The story here is that an Olympic-caliber kid grew up next door, in the small town down the highway. She played in our gyms, grew up to be the hero in red, the girl who would jump and serve rockets, who won championships and our hearts.
A Nebraska girl who makes a good living playing pro volleyball in Russia these days, but a girl who will always be a Nebraska girl.

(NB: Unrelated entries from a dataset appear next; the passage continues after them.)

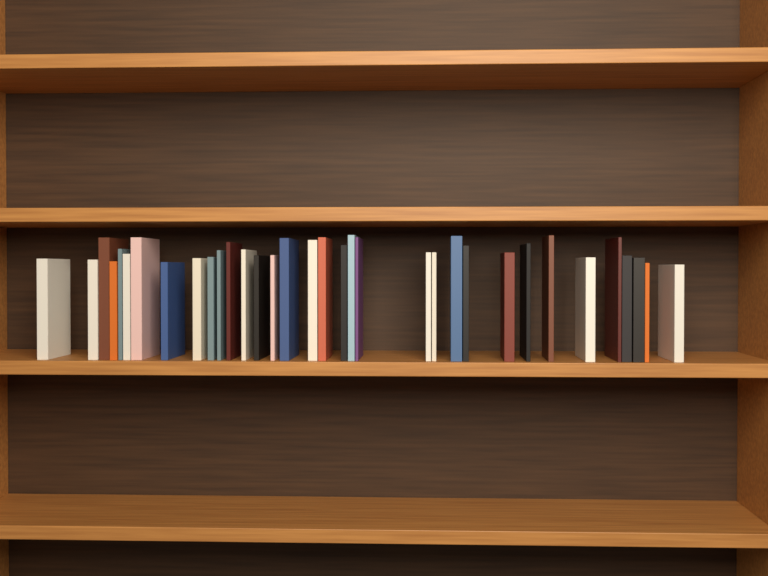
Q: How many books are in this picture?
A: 34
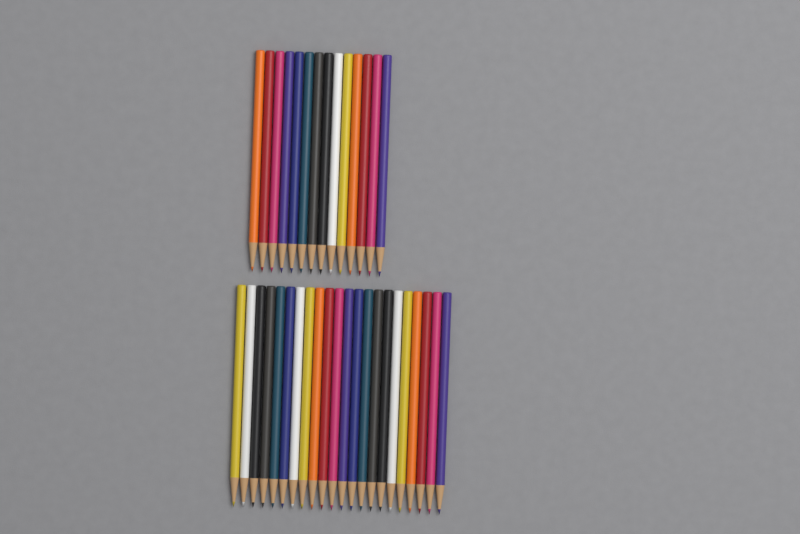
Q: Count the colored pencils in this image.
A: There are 36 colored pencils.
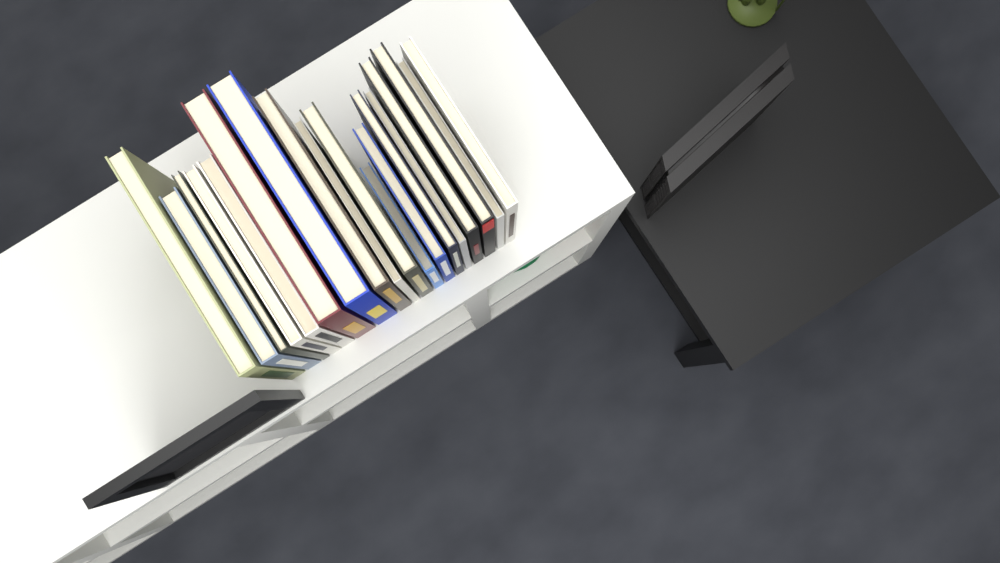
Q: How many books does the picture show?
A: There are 18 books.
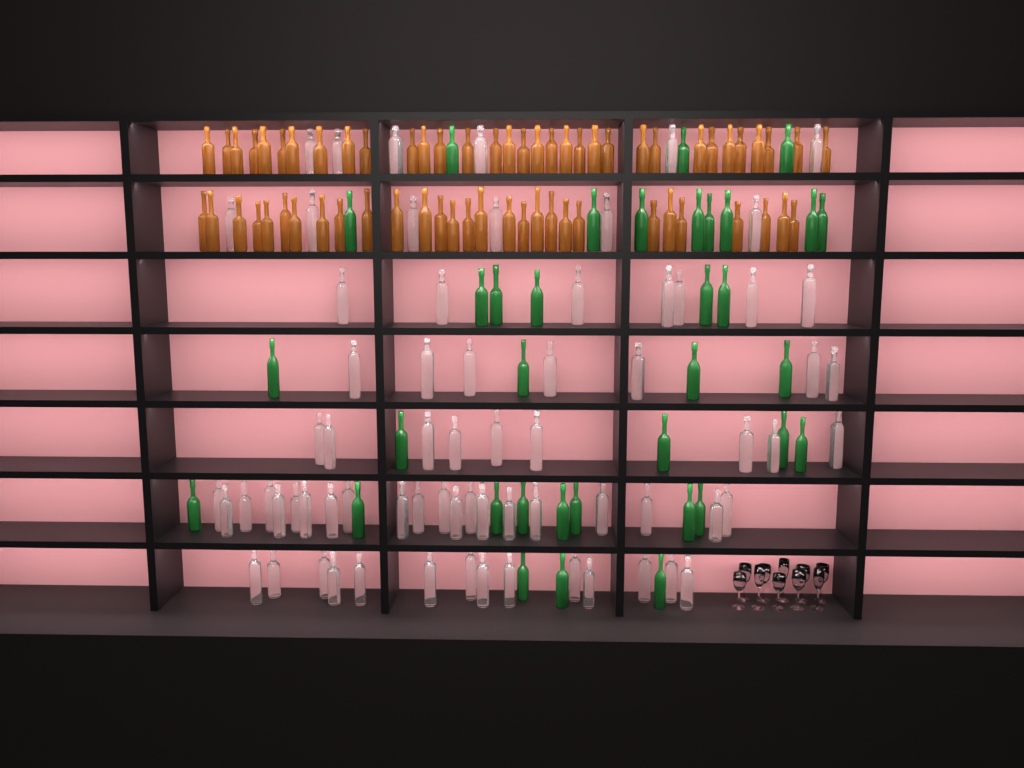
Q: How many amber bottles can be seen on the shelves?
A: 62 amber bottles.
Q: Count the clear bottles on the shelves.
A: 70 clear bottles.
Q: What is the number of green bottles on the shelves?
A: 35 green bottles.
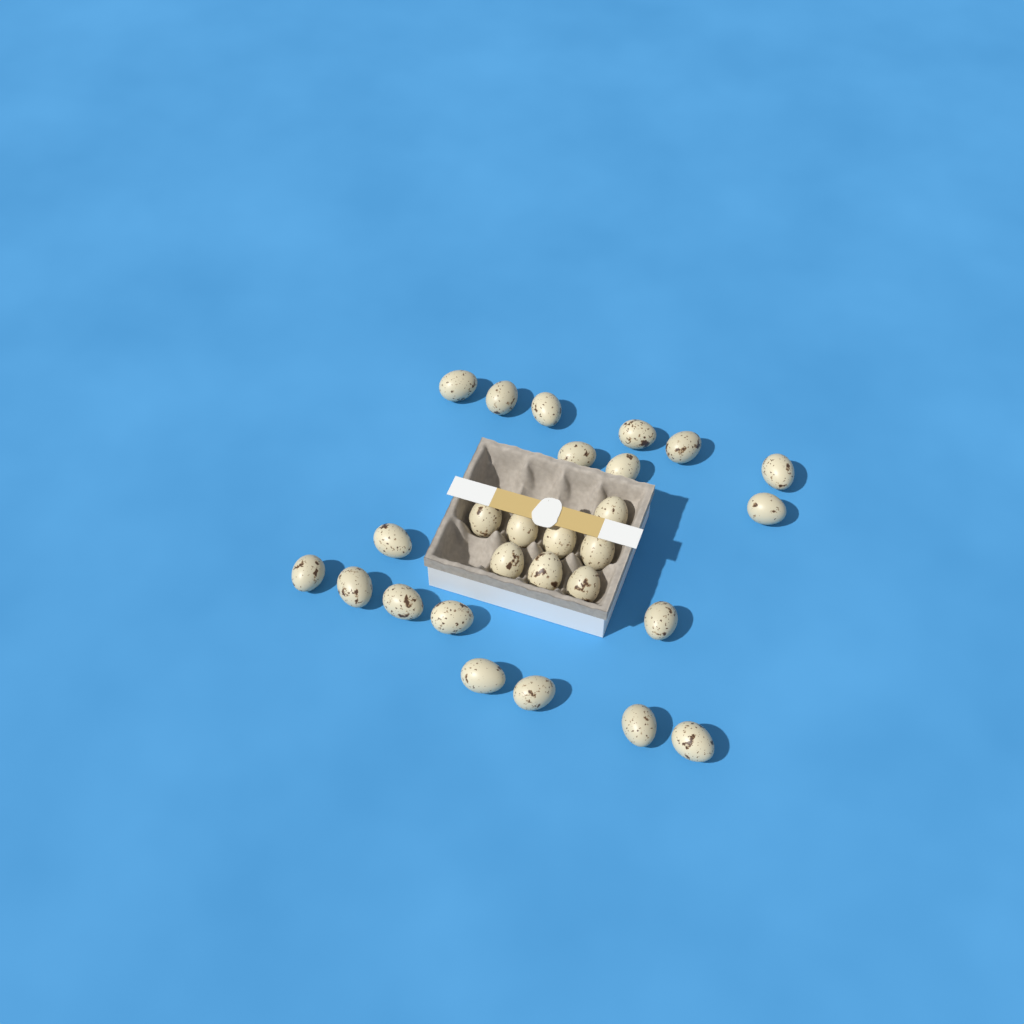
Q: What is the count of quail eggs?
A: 27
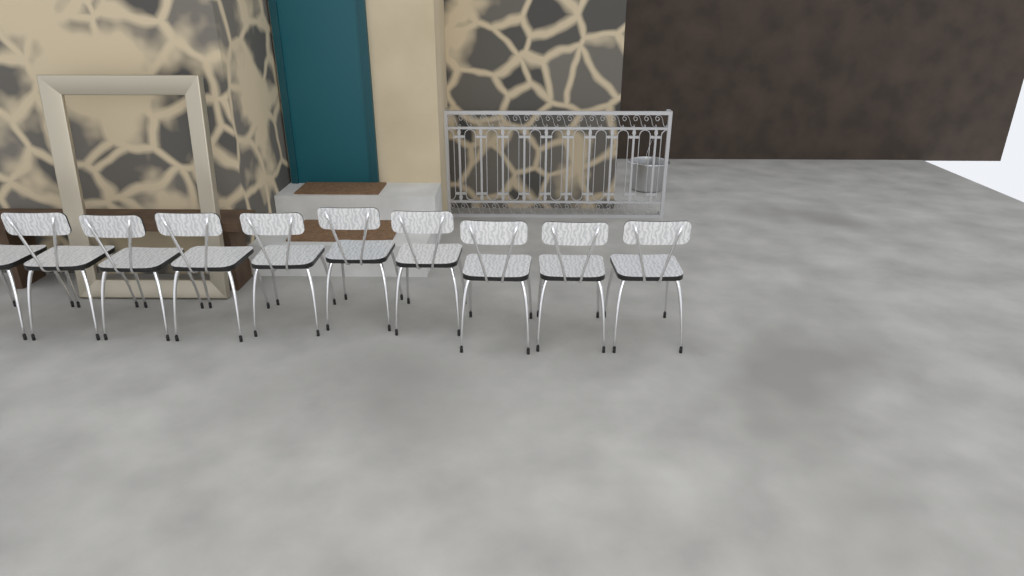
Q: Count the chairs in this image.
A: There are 10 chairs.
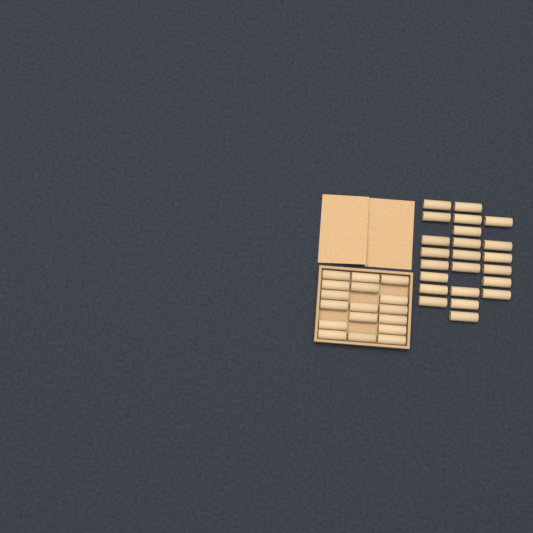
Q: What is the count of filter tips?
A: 40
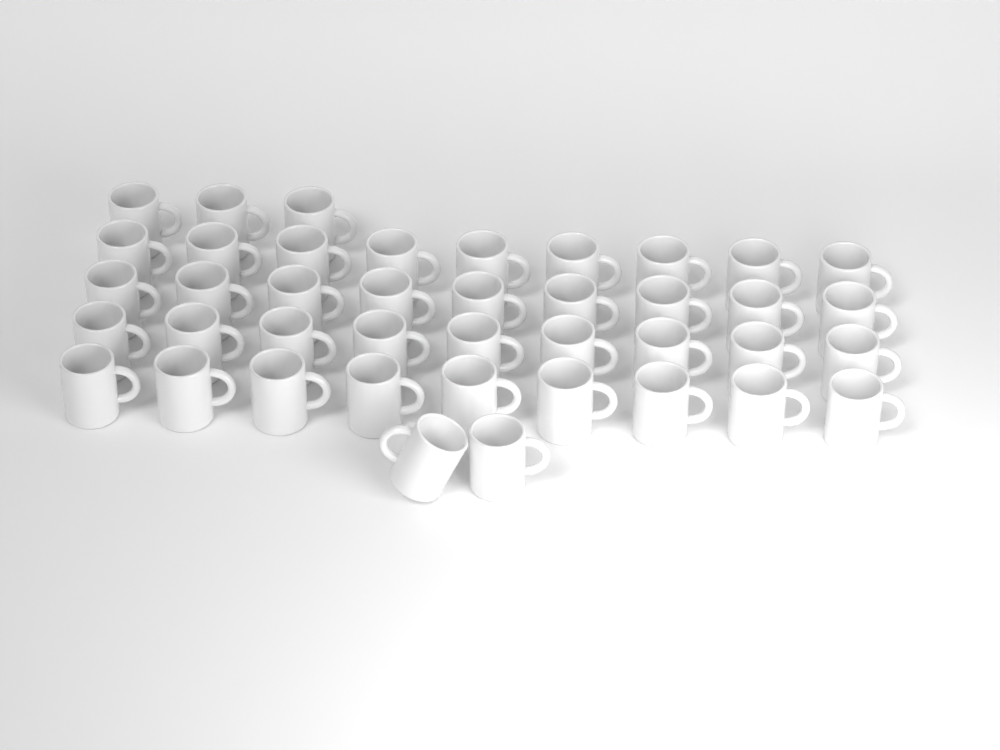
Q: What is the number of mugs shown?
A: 41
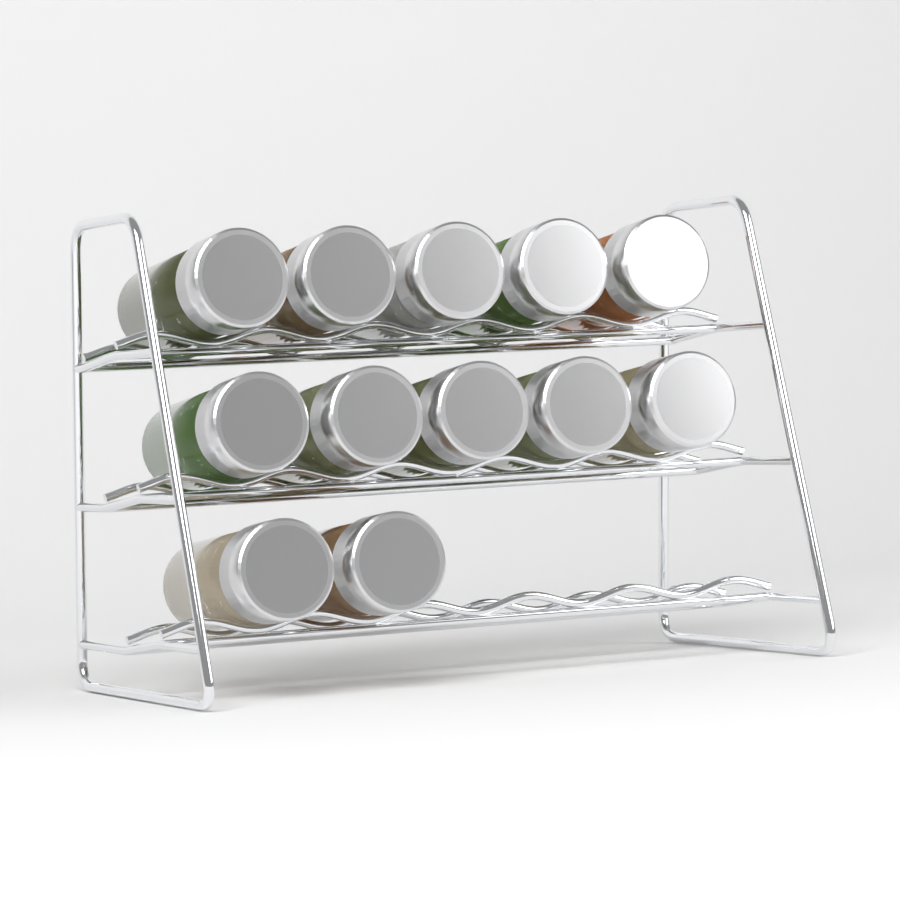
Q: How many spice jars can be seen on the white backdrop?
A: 12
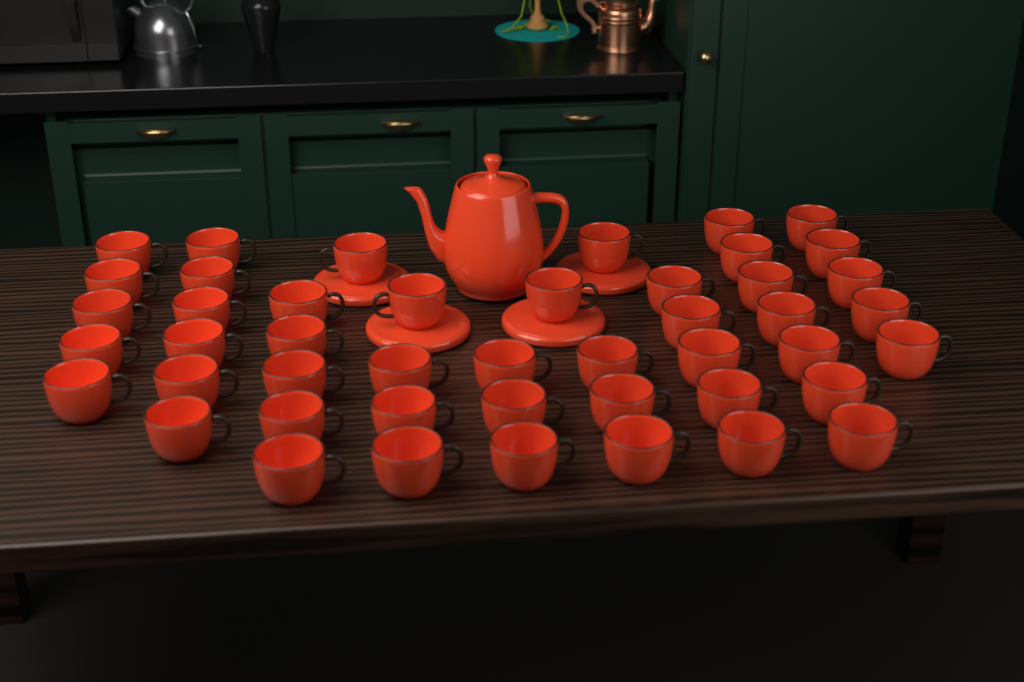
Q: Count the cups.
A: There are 46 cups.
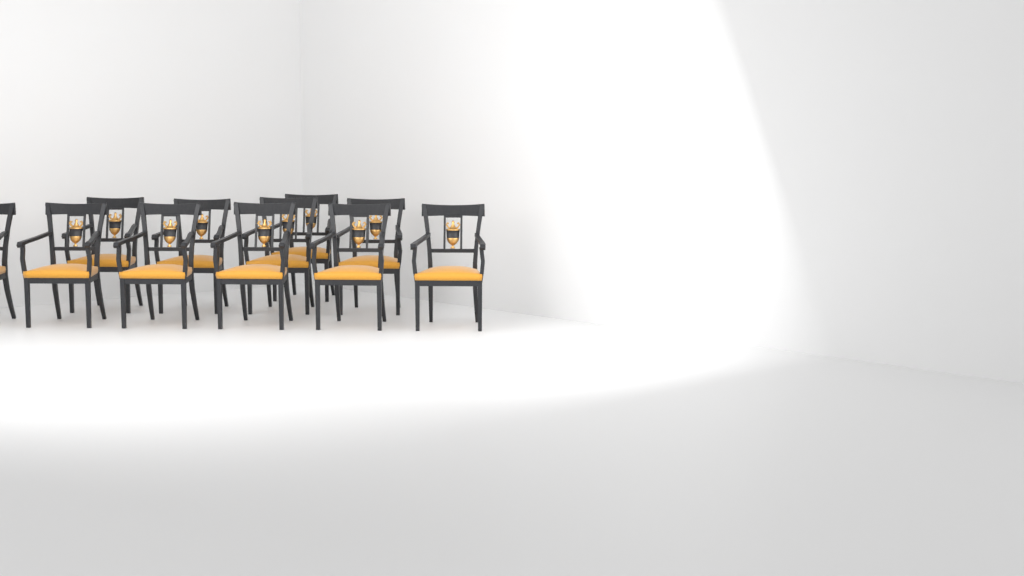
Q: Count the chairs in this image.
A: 11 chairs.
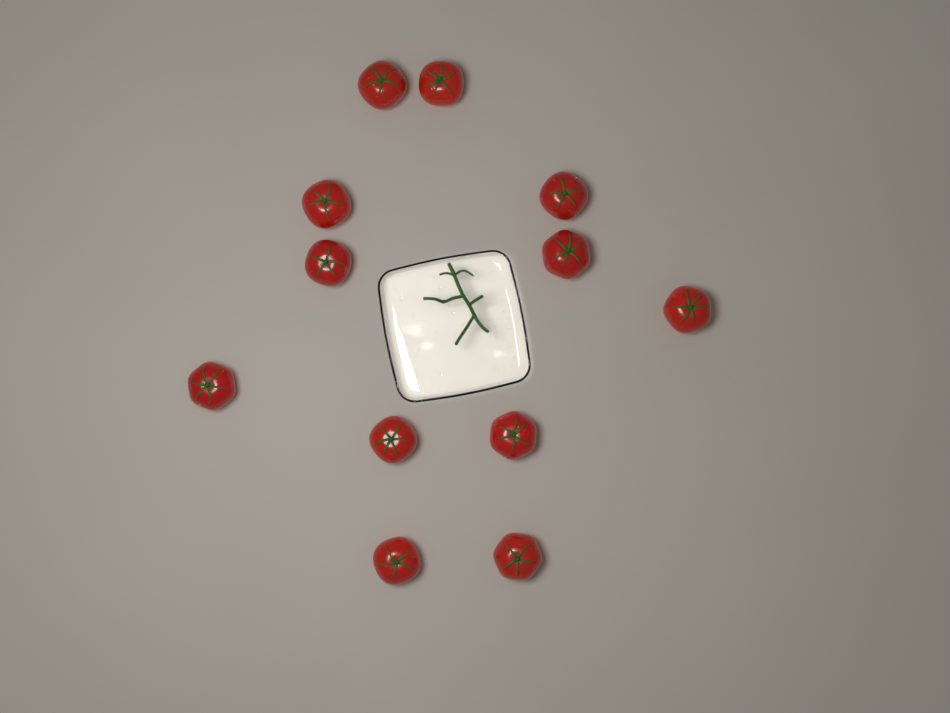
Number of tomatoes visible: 12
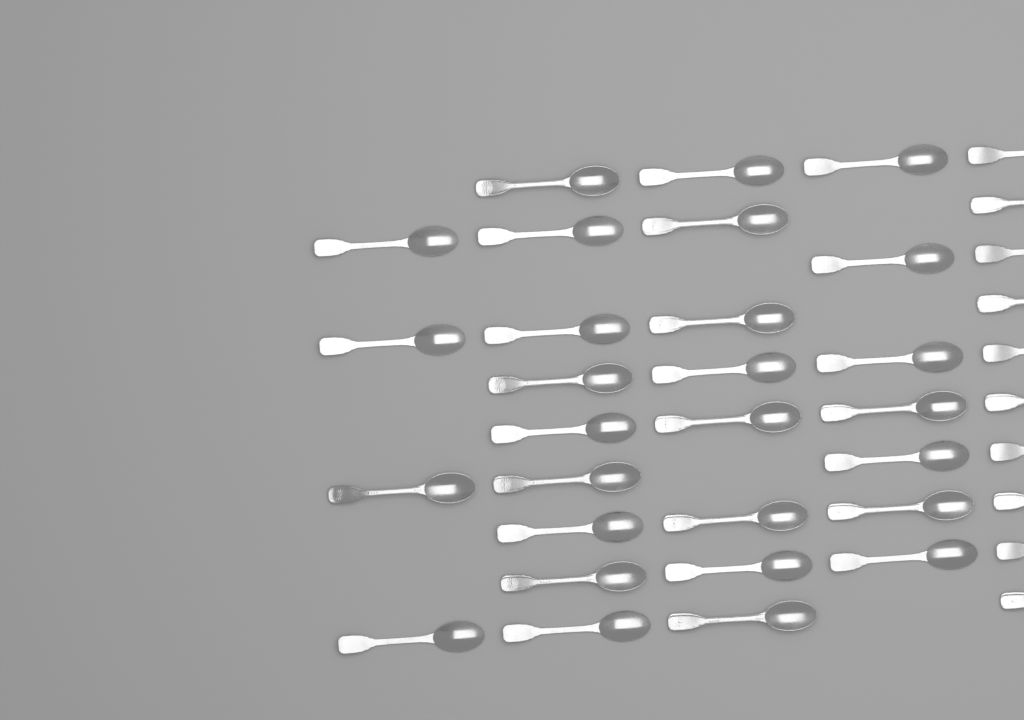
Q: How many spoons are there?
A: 38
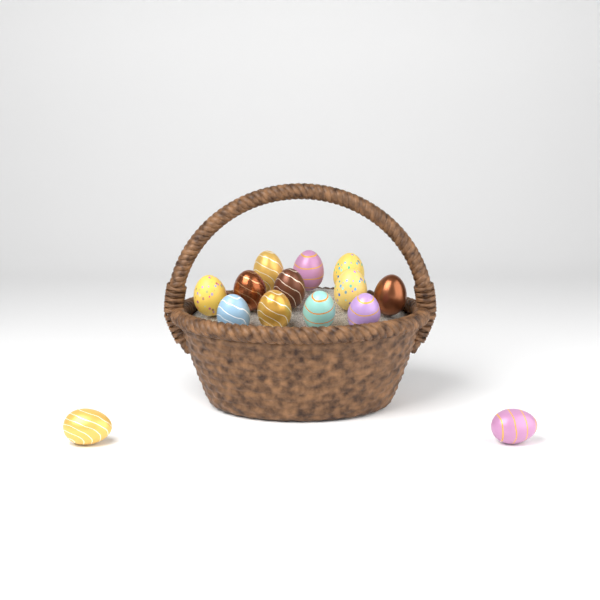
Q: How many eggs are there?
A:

Cook says Larson and her husband have plans to build a house near Waverly.
“I told Jordan the first day she was at the Olympics that I want her to come back and be a coach at Nebraska one day,” Cook said. “Her response was, “I can't wait to be back in Nebraska and part of Husker Nation.”
That will be the topic when Cook gathers his team this week and tells them all about this Husker they see on TV.
“The story I'll tell them is here's Jordan, one of the highest-paid (volleyball) players in the world, who has never forgotten where she's from,” Cook said. “For all her success, she's still very humble.
“Here's a story I love to tell. Her senior year, I went to one of her home matches, up in the Logan View dome. And literally the kids on the other team are ducking and putting their hands over their heads because they're scared to get hit.
“Her team crushes them. She's like this giant among midgets. And I waited for 45 minutes after the game to talk to her, while she thanked every person in the gym for being there. She thanked every one of them as they were leaving. It was like a wedding.
“That's the story I want to share with these guys. How to handle success.”
With any luck, we'll find out how she handles a gold medal. First, the girl next door has some unfinished business.